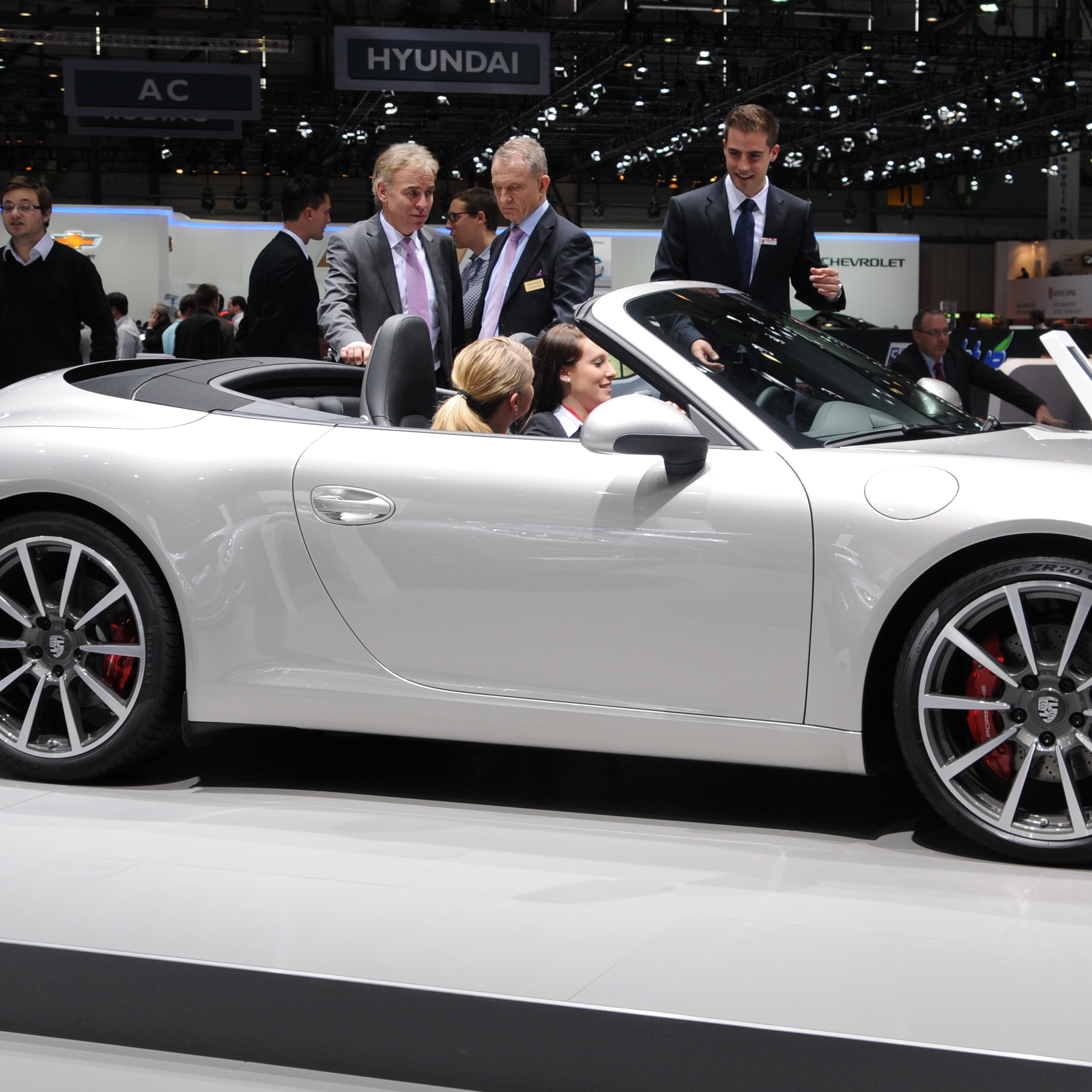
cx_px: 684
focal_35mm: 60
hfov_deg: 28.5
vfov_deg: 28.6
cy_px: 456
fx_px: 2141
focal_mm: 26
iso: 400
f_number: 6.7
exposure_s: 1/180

----

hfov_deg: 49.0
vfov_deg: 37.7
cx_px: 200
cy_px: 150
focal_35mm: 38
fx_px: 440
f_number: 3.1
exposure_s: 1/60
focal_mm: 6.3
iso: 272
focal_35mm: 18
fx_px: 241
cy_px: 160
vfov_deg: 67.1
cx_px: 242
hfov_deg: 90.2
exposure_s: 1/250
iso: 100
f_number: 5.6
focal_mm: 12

----

* YOUR OBJECTIVE *
Restate word for word the entries above from the line with "focal_35mm: 18" through the line with "focal_mm: 12", inclusive, leaving out everything else.

* YOUR SOLUTION *
focal_35mm: 18
fx_px: 241
cy_px: 160
vfov_deg: 67.1
cx_px: 242
hfov_deg: 90.2
exposure_s: 1/250
iso: 100
f_number: 5.6
focal_mm: 12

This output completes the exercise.